[Source information]
====

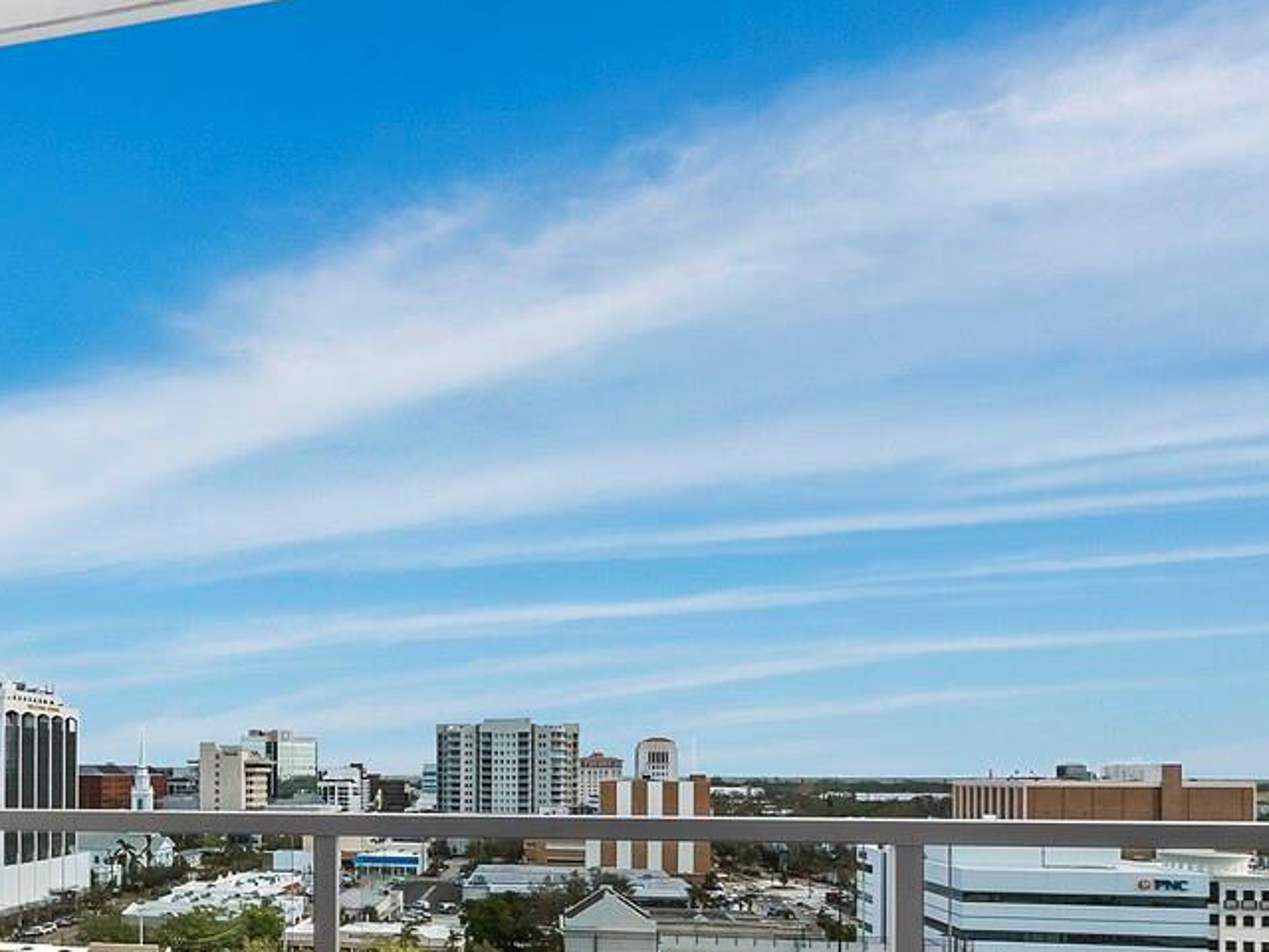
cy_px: 773
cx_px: 150
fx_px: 1283
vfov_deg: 39.0
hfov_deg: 47.8
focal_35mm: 35
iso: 400
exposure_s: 1/100
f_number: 11
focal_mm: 7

====

[Task to carry out] Return the material exactly as given, apart from the pictures.

[Answer]
cy_px: 773
cx_px: 150
fx_px: 1283
vfov_deg: 39.0
hfov_deg: 47.8
focal_35mm: 35
iso: 400
exposure_s: 1/100
f_number: 11
focal_mm: 7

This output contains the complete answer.